Mattel recalls nearly 11 million toys

Toy manufacturing giant Mattel is voluntarily recalling nearly 11 million products in the U.S. and Canada, according to the U.S. Consumer Product Safety Commission and Health Canada.

The recall includes several models of toddler tricycles, high chairs, inflatable balls and toy cars.

The largest recall is of seven million Fisher-Price Trikes and Tough Trikes toddler tricycles, of which 150,000 were sold in Canada. Ten injuries have been reported of children falling against a protruding plastic "ignition key" on the toy.

Health Canada, in a statement issued on Thursday morning, said the tricycles are intended for children ages two to five.

"A child can strike, sit, or fall on the protruding ignition key, resulting in serious injury including genital bleeding," Health Canada said.

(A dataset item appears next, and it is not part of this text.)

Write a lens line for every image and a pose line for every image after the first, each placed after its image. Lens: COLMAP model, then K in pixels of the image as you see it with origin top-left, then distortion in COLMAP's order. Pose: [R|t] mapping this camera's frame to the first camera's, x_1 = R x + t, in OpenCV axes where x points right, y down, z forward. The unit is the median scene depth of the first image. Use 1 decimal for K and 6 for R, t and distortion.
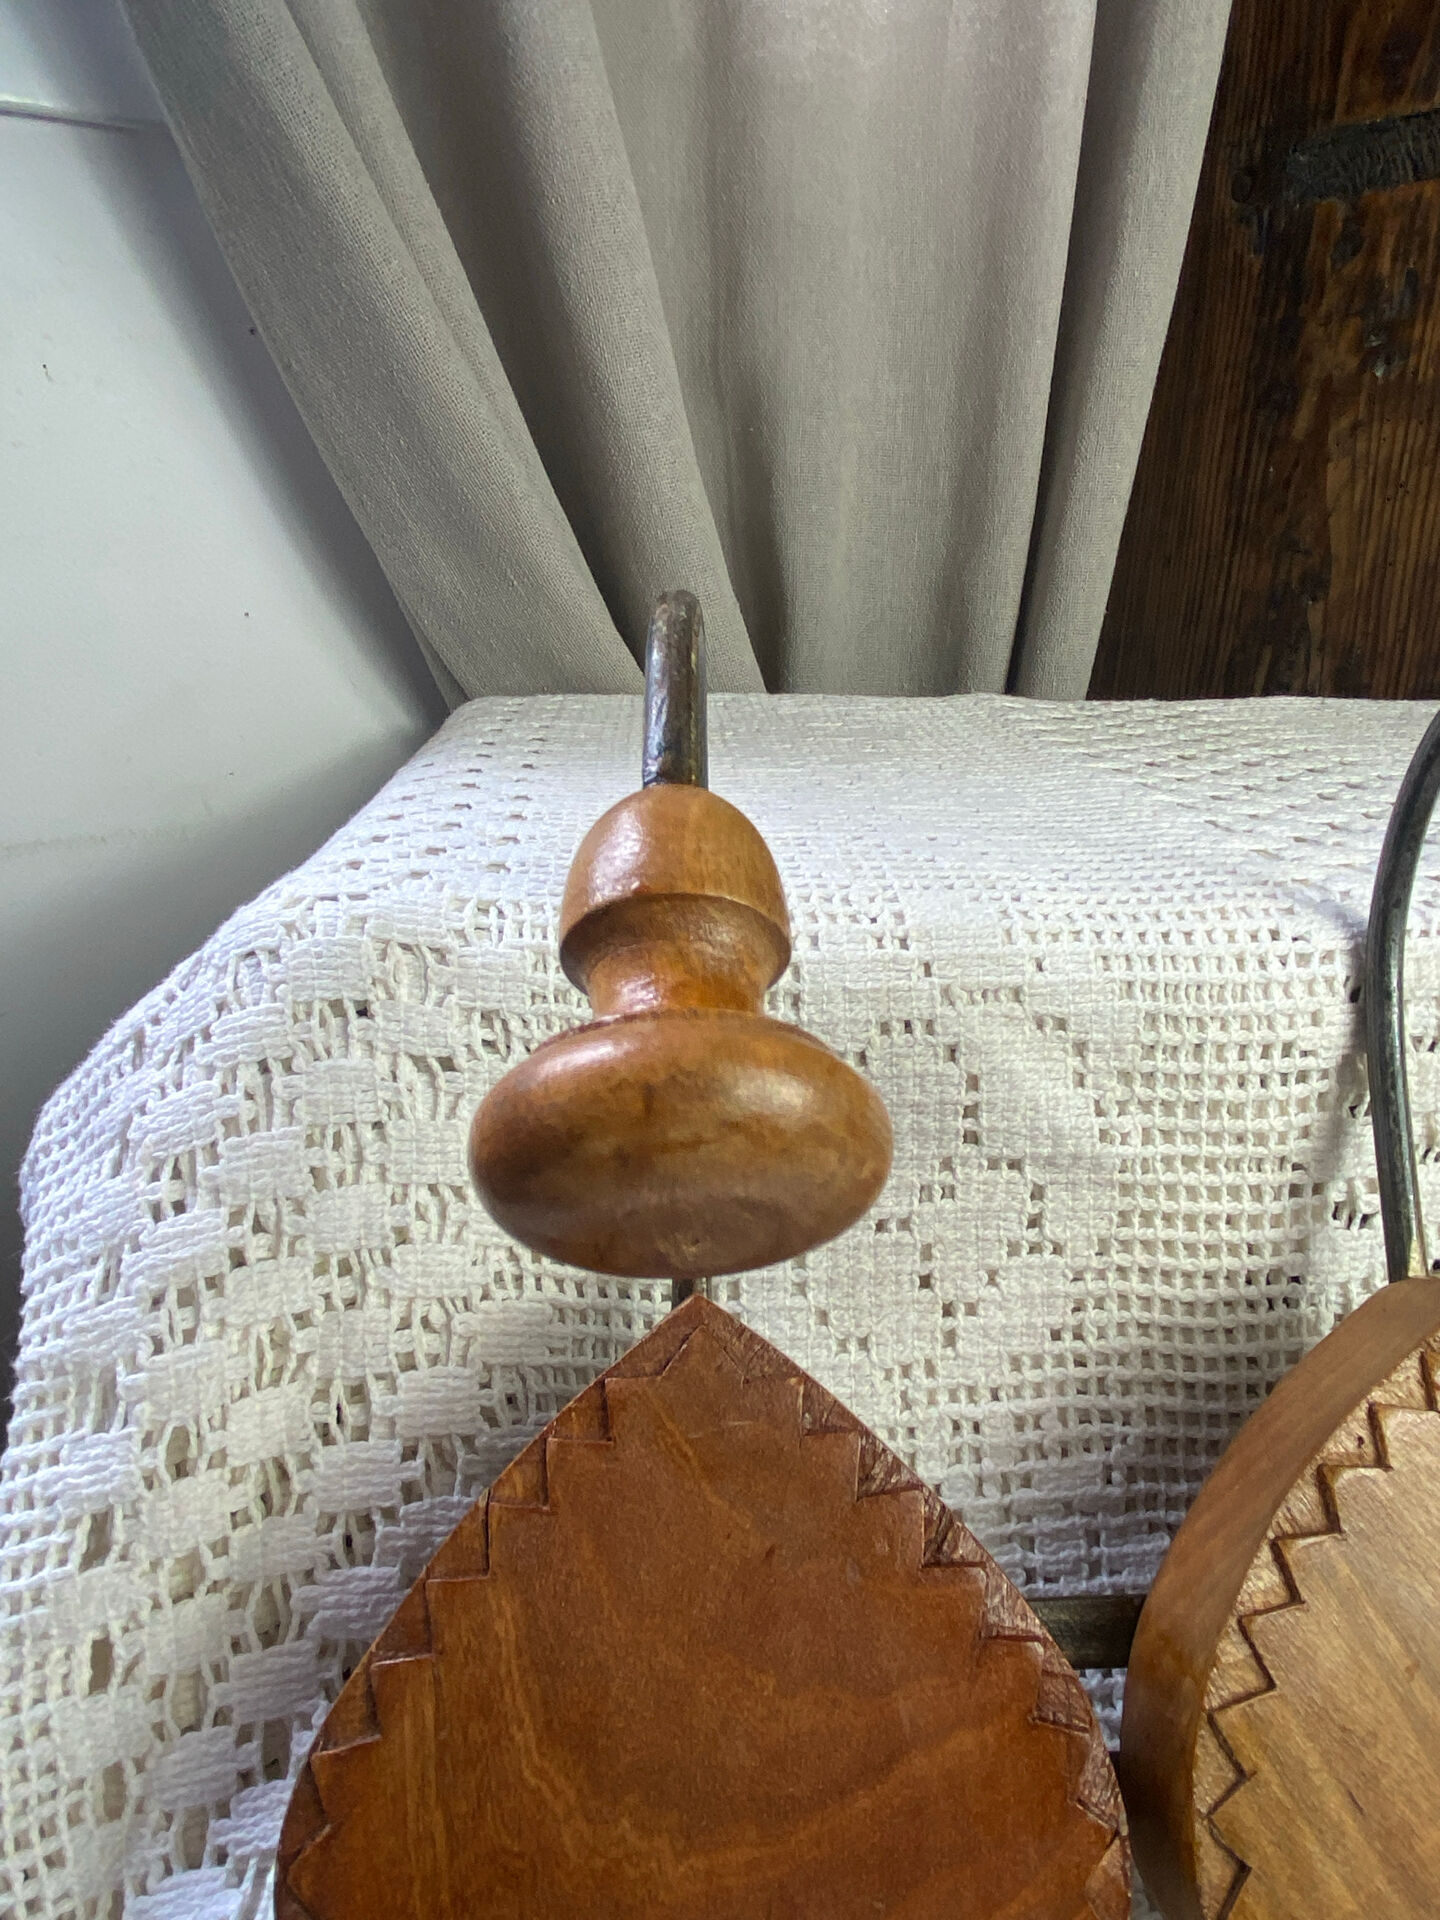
lens RADIAL K [[1286.6, 0, 737.7], [0, 1286.6, 986.6], [0, 0, 1]] dist [0.052774, -0.039360]
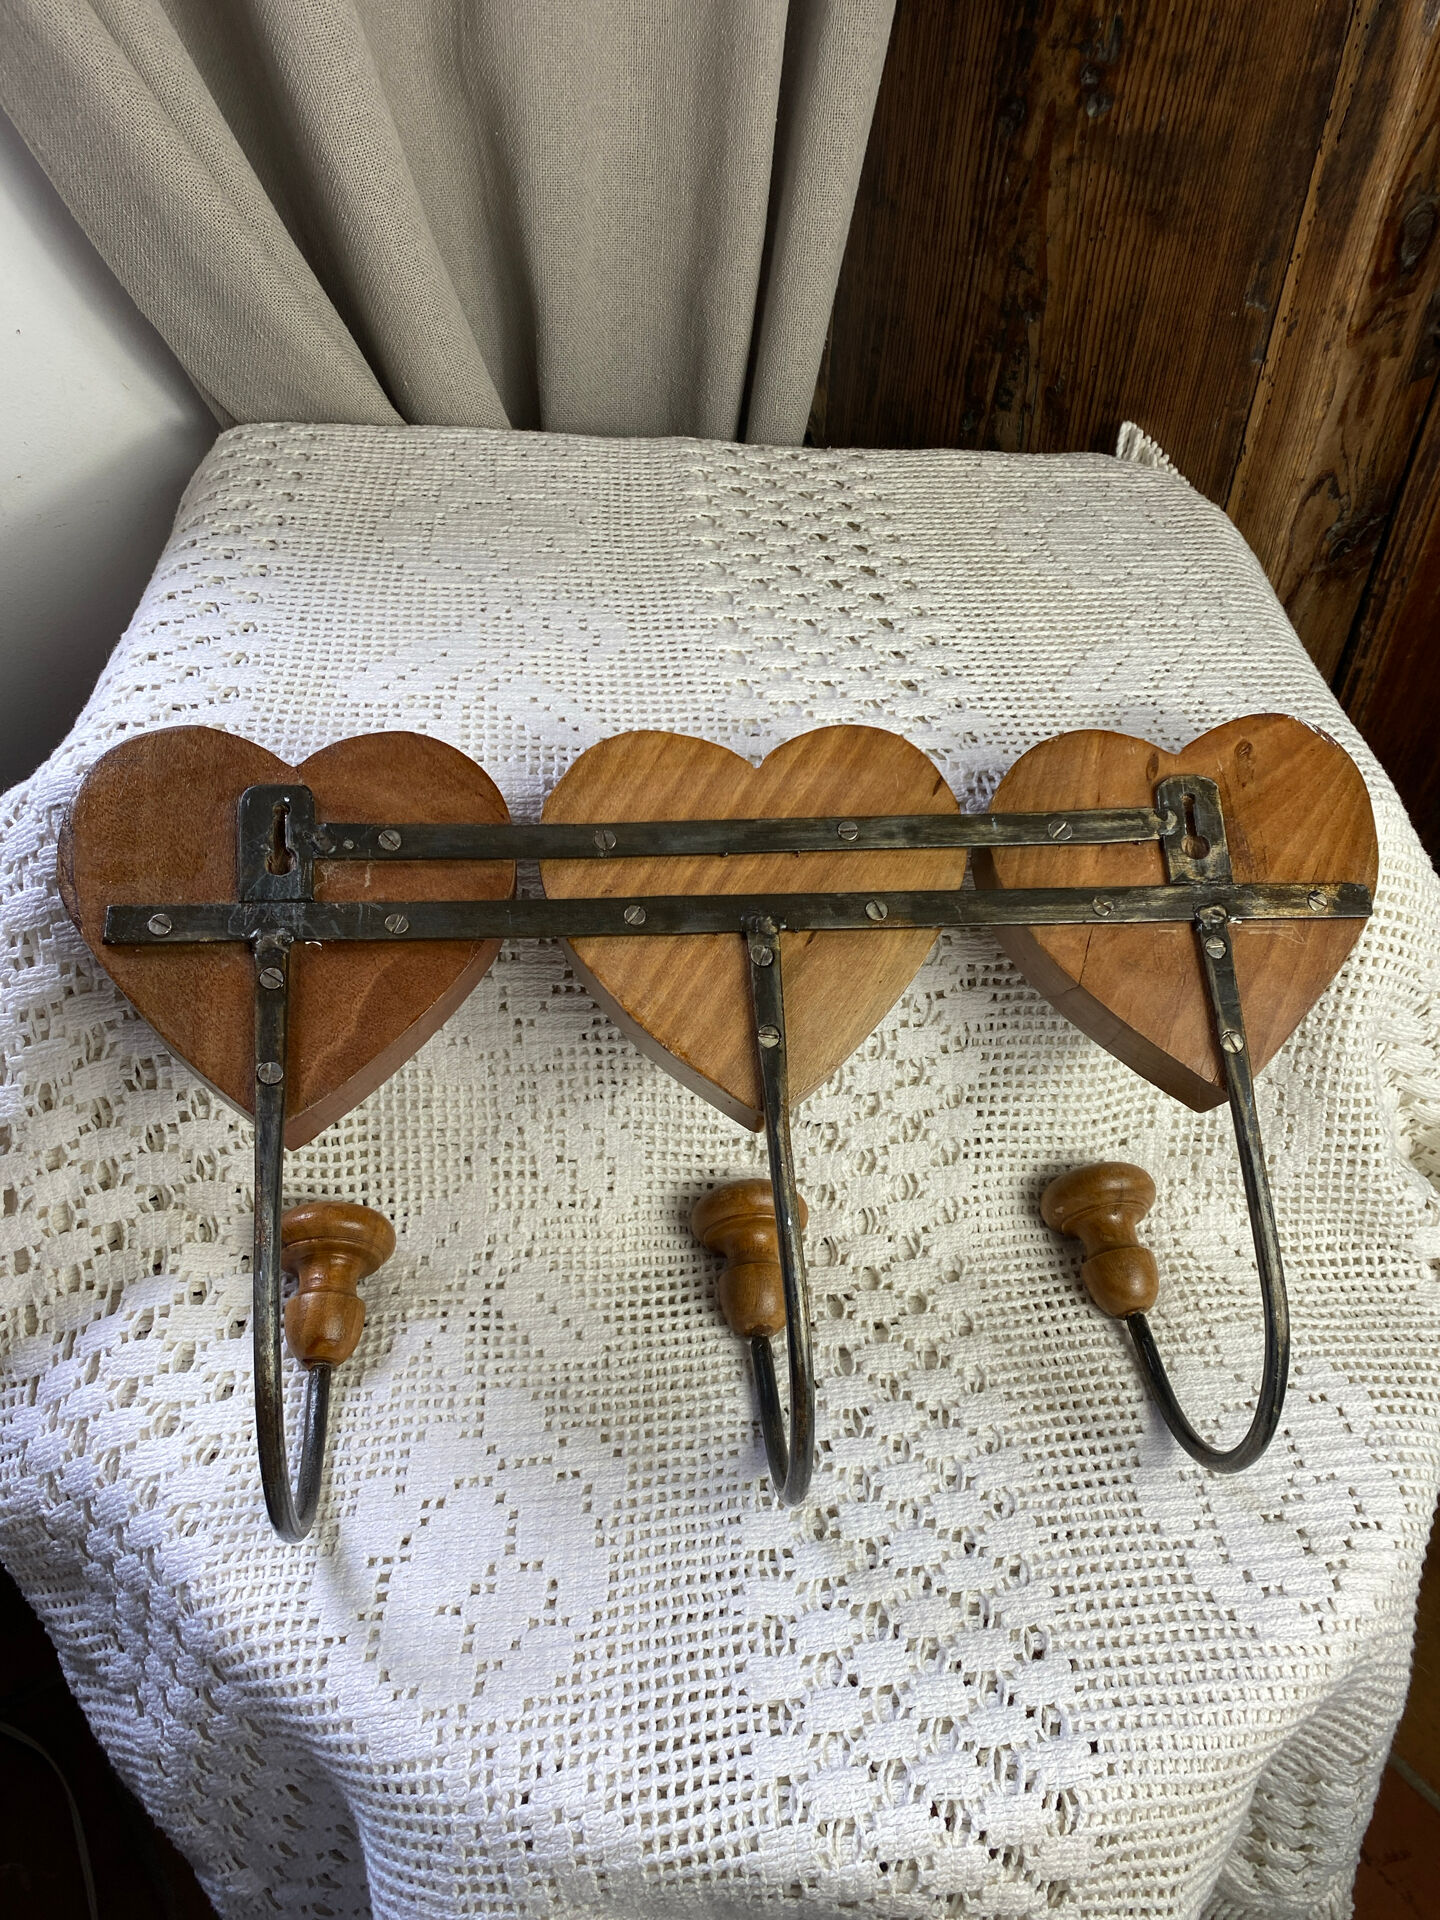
lens RADIAL K [[1504.2, 0, 753.2], [0, 1504.2, 965.6], [0, 0, 1]] dist [0.017086, -0.033175]
pose [[0.998056, 0.020356, 0.058901, 0.157007], [-0.038581, 0.944073, 0.327473, -0.202022], [-0.048940, -0.329109, 0.943023, -0.360392]]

Health Canada has not received any Canadian reports of incidents or injuries related to the use of these trikes. However, the department's statement said parents should place the toy out of reach of children immediately.

The toys were sold in Canada from January 1997 through September 2010.

Trikes manufactured after June 16, 2010 are not included, Health Canada said.

The New York-based toy company is also recalling 2.8 million inflatable balls. It reports 125,000 were sold in Canada.

Health Canada says a valve on the toy can come off, posing a choking hazard. These products were sold between July 2001 and July 2008. There have been eight reported incidents in Canada.

In addition, 125,000 high chairs in Canada and 20,000 toy cars have been recalled.

According to the release, there have been several incidents where children have been injured by both of those products, as well.

All of the products were in stores until September 2010.

Health Canada says children may be injured by falling against pegs in the back legs of the high chair and consumers should stop using the chair immediately.

The chairs were sold in Canada from September 2001 through September 2010.

Fisher-Price general manager Kevin Curran issued a statement Thursday morning.

"Many of us here at Fisher-Price are parents, too — myself included — and we share your belief that nothing is more important than the well-being of our children.

"In collaboration with the Consumer Products Safety Commission, Health Canada and other regulators, we initiated the recall process for certain products. And we're reaching out to parents to help you determine whether you have a recalled product and how to get a replacement part or repair kit."

"Product recalls are a difficult part of business, and I understand they're particularly concerning when they involve products for children. But we're going to continue to work extremely hard to bring your family products that are safe and engaging and innovative — just as you expect from Fisher-Price," Mr. Curran said in a statement.